▸ **Text provided**
First, you will need to install the transformers library by running:
pip install transformers
Once the library is installed, you can import the necessary modules:
import torch
from transformers import BertForMaskedLM, BertTokenizer
Next, you will need to load the pre-trained BERT model and tokenizer:
model = BertForMaskedLM.from_pretrained('bert-base-uncased')
tokenizer = BertTokenizer.from_pretrained('bert-base-uncased')
Now, let’s say you have a sentence that has a missing word that you want BERT to predict. Here’s an example sentence:
sentence = "The quick brown [MASK] jumps over the lazy dog"
To use BERT to predict the missing word, you first need to tokenize the sentence and replace the missing word with the [MASK] token:
tokenized_text = tokenizer.tokenize(sentence)
masked_index = tokenized_text.index('[MASK]')
tokenized_text[masked_index] = '[MASK]'
Now, you can convert the tokenized text into input features that can be fed into the BERT model:
indexed_tokens = tokenizer.convert_tokens_to_ids(tokenized_text)

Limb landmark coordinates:
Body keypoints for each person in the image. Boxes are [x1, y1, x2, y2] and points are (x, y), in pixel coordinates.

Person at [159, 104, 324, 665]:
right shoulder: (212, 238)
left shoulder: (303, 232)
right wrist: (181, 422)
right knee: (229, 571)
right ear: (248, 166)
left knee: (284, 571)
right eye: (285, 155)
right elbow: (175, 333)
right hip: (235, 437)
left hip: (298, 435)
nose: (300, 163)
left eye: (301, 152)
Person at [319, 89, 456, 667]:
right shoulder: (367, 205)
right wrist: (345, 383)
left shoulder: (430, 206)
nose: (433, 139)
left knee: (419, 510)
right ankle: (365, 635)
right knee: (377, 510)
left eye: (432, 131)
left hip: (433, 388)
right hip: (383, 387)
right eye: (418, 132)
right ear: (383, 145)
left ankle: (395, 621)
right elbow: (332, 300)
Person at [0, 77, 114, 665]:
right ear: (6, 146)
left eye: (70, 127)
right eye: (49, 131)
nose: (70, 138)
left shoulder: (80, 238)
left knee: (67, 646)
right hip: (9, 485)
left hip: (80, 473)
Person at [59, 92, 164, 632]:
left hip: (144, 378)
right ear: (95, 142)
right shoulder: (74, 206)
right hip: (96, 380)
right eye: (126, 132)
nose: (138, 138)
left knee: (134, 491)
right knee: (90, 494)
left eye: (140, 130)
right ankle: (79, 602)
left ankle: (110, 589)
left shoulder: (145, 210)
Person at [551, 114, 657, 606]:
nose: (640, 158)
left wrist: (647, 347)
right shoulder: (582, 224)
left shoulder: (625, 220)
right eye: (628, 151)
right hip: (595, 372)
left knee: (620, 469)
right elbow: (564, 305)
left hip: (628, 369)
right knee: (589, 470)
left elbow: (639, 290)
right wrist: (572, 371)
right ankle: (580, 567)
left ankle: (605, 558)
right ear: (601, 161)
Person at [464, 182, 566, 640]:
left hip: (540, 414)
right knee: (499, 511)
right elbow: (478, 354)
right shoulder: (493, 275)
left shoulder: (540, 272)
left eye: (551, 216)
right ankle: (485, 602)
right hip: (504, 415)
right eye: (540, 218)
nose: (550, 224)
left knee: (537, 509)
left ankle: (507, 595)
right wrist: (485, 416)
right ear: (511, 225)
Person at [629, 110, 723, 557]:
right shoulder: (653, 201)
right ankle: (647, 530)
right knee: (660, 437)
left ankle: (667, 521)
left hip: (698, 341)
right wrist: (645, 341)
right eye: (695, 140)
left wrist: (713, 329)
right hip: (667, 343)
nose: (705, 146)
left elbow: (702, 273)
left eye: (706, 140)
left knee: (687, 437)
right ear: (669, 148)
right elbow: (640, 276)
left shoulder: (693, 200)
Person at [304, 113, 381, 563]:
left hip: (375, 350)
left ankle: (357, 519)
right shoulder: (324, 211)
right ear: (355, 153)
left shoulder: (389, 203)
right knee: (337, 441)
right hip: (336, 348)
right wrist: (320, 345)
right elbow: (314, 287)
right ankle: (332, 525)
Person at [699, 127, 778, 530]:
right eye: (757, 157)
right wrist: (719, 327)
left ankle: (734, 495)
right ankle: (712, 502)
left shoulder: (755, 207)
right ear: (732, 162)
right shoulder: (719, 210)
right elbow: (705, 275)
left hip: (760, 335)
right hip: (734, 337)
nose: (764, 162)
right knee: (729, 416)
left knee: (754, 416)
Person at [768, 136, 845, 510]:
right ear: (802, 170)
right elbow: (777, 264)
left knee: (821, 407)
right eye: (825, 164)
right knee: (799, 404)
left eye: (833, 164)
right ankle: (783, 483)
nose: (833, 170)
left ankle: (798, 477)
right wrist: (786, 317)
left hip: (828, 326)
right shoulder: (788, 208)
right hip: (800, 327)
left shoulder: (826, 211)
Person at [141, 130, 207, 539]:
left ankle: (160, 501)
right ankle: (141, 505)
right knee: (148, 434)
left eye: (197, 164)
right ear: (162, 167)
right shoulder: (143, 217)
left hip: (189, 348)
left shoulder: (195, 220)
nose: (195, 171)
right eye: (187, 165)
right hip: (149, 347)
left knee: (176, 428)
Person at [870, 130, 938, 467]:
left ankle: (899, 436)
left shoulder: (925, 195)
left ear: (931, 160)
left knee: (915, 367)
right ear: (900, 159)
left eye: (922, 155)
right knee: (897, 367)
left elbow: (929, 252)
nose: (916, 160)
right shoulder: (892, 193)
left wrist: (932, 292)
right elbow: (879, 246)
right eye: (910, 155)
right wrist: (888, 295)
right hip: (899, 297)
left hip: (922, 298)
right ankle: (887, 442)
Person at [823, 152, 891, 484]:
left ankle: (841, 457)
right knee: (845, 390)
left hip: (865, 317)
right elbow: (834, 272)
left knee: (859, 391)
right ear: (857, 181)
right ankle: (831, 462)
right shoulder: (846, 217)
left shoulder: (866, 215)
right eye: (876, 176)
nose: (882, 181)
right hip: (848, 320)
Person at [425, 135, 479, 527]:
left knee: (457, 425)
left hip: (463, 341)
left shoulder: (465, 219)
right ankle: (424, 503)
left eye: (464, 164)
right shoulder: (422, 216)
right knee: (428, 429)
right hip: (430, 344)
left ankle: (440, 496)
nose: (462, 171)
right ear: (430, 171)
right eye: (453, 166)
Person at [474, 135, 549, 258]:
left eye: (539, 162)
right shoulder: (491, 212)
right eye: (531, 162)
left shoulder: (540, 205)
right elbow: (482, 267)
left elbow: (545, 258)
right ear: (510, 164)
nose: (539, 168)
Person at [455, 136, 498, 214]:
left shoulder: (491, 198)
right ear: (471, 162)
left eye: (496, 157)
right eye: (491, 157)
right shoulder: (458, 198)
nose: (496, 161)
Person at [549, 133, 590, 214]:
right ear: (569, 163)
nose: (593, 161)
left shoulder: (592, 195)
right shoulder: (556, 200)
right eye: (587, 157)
---
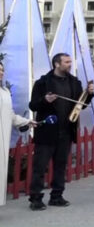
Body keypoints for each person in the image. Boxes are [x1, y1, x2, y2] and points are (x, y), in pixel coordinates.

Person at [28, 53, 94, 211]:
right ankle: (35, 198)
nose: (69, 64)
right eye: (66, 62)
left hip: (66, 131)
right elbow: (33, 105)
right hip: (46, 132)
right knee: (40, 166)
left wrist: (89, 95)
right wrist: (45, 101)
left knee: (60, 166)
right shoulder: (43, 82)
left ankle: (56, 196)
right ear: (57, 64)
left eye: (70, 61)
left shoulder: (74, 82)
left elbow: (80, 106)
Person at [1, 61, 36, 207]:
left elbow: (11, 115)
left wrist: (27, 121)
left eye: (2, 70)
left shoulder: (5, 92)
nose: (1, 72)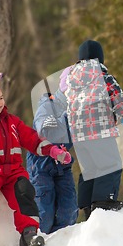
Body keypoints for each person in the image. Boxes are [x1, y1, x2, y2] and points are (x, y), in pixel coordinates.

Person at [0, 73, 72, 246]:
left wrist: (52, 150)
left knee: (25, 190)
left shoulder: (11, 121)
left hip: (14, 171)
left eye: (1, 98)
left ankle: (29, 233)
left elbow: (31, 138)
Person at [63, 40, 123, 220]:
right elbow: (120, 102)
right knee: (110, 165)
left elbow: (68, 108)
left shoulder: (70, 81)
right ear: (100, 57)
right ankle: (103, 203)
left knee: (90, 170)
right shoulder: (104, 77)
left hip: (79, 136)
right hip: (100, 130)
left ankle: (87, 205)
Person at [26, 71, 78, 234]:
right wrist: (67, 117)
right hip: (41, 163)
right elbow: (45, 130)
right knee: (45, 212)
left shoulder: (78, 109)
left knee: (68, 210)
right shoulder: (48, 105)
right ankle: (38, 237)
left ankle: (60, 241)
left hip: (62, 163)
==
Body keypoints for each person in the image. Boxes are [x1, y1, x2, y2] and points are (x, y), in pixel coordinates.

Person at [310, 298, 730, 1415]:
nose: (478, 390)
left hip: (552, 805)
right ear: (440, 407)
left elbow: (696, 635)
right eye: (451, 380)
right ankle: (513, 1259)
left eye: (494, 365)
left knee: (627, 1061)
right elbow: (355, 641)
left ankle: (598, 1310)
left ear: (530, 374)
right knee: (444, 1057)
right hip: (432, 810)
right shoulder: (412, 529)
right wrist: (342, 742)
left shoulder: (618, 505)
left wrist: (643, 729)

▸ **Exercise tasks**
**1.** In the BERT tutorial, what name is passed to from_pretrained when loading the model and tokenizer?
**2.** Pick up the BERT tutorial right after its last line of code and carry it on.
You won't need the records for any of this.

▸ **Solved problems**
**1.** 'bert-base-uncased'

**2.**
tokens_tensor = torch.tensor([indexed_tokens])
Finally, you can pass the input features through the BERT model to obtain a prediction:
with torch.no_grad():
outputs = model(tokens_tensor)
predictions = outputs[0][0, masked_index].topk(5).indices.tolist()
In this example, we obtain the top 5 predicted tokens for the missing word using the topk method.
You can then convert the predicted token IDs back to their corresponding words:
predicted_tokens = tokenizer.convert_ids_to_tokens(predictions)
print(predicted_tokens)
This will output a list of the top 5 predicted tokens for the missing word.
And that’t it!